TASK:
In the entries below, the lines from the one with "- magazine [18,256,111,289]" through the one with "- teapot [791,624,911,721]" are to be copied exactly; both ends count.

SOURCE RECORDS:
=======
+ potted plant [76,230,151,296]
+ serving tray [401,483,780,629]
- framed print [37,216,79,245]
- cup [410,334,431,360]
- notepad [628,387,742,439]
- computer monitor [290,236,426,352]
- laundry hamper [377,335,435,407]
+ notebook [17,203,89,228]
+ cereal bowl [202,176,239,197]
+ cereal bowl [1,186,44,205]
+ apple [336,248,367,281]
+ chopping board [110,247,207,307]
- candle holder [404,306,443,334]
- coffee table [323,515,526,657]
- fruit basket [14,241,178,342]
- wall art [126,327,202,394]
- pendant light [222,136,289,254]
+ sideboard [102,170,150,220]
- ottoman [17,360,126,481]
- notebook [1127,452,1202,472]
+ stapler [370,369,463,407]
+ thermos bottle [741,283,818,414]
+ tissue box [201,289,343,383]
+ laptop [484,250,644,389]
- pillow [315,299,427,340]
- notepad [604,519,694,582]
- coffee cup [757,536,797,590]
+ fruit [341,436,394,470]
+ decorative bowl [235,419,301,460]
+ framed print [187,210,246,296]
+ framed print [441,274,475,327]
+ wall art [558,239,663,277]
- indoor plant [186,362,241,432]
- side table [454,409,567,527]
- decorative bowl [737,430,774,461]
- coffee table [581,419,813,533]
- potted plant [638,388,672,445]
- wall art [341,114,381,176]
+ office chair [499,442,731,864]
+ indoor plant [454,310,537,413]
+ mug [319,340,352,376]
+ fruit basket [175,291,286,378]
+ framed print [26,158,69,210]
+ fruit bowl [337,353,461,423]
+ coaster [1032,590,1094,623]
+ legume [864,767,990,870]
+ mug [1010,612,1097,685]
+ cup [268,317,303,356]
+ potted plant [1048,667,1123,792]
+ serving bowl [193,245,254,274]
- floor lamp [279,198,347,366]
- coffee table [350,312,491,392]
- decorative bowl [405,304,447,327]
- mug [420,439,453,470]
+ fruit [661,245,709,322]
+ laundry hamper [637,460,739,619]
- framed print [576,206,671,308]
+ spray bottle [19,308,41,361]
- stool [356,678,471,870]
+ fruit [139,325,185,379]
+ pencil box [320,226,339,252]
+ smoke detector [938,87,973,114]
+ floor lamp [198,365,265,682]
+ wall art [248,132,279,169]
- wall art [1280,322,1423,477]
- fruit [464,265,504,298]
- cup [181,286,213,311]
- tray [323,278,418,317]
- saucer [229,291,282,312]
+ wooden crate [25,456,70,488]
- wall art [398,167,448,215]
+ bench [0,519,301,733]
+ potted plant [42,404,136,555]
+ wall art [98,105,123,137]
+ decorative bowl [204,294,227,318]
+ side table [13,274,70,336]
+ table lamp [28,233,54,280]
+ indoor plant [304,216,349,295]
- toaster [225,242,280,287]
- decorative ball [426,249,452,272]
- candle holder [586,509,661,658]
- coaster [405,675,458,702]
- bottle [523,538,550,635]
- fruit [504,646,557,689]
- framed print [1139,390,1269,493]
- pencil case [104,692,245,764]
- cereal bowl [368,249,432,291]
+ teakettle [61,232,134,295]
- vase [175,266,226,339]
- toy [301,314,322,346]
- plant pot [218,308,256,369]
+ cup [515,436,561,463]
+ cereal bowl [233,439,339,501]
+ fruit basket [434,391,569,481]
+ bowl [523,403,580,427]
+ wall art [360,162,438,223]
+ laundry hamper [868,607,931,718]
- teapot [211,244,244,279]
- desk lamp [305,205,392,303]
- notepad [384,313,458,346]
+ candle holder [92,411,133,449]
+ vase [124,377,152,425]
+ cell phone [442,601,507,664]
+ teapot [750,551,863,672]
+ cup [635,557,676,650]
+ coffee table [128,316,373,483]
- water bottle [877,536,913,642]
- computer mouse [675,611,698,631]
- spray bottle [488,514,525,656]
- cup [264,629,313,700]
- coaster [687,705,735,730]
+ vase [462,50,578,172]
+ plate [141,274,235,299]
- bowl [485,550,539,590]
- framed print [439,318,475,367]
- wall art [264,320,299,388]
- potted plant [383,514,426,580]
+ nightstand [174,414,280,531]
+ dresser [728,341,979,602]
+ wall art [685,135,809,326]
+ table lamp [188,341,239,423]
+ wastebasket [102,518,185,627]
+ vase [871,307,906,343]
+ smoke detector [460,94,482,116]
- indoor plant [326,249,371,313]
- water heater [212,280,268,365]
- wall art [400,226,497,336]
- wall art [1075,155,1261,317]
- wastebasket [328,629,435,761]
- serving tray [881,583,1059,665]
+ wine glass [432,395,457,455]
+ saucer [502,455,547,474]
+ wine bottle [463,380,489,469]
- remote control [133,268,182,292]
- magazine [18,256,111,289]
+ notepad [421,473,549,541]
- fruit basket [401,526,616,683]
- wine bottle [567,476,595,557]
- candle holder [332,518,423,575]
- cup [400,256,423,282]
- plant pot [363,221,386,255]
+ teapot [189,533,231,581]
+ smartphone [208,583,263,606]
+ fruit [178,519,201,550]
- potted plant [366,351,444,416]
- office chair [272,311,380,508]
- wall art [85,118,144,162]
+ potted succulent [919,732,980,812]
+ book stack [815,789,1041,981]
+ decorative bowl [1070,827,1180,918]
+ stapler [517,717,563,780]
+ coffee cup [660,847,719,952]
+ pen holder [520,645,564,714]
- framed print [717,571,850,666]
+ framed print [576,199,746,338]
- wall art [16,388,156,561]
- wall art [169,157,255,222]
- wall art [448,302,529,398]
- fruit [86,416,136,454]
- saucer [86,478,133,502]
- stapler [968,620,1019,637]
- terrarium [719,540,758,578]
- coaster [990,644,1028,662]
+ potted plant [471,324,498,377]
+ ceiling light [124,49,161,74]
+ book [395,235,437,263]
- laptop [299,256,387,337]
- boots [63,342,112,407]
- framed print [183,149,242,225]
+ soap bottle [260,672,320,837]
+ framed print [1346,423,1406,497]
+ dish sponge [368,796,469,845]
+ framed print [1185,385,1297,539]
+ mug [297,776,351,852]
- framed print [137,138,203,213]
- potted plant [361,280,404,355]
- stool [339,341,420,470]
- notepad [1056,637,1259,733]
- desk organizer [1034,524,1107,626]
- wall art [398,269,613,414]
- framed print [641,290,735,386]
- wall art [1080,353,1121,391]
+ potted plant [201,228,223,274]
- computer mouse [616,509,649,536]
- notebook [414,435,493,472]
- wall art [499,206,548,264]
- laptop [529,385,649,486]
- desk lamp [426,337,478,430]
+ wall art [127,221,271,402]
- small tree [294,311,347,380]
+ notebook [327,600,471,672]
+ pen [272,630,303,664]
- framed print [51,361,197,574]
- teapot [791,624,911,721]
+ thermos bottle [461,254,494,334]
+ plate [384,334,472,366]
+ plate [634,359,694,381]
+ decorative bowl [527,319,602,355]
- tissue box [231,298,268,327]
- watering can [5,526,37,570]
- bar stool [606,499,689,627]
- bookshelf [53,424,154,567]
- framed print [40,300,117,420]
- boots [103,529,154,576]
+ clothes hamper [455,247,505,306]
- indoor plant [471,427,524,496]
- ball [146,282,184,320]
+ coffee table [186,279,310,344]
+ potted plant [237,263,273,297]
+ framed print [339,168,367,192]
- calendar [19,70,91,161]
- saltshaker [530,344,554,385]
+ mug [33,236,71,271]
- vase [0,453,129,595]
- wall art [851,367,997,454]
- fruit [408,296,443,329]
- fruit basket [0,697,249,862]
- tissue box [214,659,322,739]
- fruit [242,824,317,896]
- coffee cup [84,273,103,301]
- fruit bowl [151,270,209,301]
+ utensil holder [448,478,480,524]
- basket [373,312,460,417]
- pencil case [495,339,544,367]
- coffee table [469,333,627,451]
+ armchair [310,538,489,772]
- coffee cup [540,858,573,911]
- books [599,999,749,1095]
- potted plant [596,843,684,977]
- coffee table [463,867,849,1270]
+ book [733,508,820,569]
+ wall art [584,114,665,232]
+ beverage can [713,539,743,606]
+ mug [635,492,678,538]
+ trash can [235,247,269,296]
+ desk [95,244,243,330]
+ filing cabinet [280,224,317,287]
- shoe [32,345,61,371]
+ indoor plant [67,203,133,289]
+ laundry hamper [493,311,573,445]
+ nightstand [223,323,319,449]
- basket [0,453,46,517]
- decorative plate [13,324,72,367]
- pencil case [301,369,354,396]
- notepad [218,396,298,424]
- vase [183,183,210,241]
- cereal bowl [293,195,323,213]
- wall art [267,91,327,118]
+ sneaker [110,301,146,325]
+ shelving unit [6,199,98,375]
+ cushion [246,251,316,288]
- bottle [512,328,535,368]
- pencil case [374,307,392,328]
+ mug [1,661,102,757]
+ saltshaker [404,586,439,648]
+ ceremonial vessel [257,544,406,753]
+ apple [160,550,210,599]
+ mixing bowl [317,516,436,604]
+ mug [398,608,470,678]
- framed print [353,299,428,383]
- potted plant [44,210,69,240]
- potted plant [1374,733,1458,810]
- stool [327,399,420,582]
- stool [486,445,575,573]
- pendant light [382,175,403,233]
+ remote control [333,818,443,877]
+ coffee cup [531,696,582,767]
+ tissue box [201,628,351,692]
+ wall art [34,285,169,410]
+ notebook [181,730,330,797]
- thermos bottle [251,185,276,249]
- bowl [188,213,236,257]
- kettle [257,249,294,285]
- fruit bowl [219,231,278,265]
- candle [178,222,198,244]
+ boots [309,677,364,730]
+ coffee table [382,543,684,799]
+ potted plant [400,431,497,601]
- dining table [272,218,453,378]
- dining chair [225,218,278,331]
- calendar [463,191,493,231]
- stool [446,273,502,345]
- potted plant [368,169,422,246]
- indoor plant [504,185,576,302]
=======
TASK RESPONSE:
- magazine [18,256,111,289]
+ notepad [421,473,549,541]
- fruit basket [401,526,616,683]
- wine bottle [567,476,595,557]
- candle holder [332,518,423,575]
- cup [400,256,423,282]
- plant pot [363,221,386,255]
+ teapot [189,533,231,581]
+ smartphone [208,583,263,606]
+ fruit [178,519,201,550]
- potted plant [366,351,444,416]
- office chair [272,311,380,508]
- wall art [85,118,144,162]
+ potted succulent [919,732,980,812]
+ book stack [815,789,1041,981]
+ decorative bowl [1070,827,1180,918]
+ stapler [517,717,563,780]
+ coffee cup [660,847,719,952]
+ pen holder [520,645,564,714]
- framed print [717,571,850,666]
+ framed print [576,199,746,338]
- wall art [16,388,156,561]
- wall art [169,157,255,222]
- wall art [448,302,529,398]
- fruit [86,416,136,454]
- saucer [86,478,133,502]
- stapler [968,620,1019,637]
- terrarium [719,540,758,578]
- coaster [990,644,1028,662]
+ potted plant [471,324,498,377]
+ ceiling light [124,49,161,74]
+ book [395,235,437,263]
- laptop [299,256,387,337]
- boots [63,342,112,407]
- framed print [183,149,242,225]
+ soap bottle [260,672,320,837]
+ framed print [1346,423,1406,497]
+ dish sponge [368,796,469,845]
+ framed print [1185,385,1297,539]
+ mug [297,776,351,852]
- framed print [137,138,203,213]
- potted plant [361,280,404,355]
- stool [339,341,420,470]
- notepad [1056,637,1259,733]
- desk organizer [1034,524,1107,626]
- wall art [398,269,613,414]
- framed print [641,290,735,386]
- wall art [1080,353,1121,391]
+ potted plant [201,228,223,274]
- computer mouse [616,509,649,536]
- notebook [414,435,493,472]
- wall art [499,206,548,264]
- laptop [529,385,649,486]
- desk lamp [426,337,478,430]
+ wall art [127,221,271,402]
- small tree [294,311,347,380]
+ notebook [327,600,471,672]
+ pen [272,630,303,664]
- framed print [51,361,197,574]
- teapot [791,624,911,721]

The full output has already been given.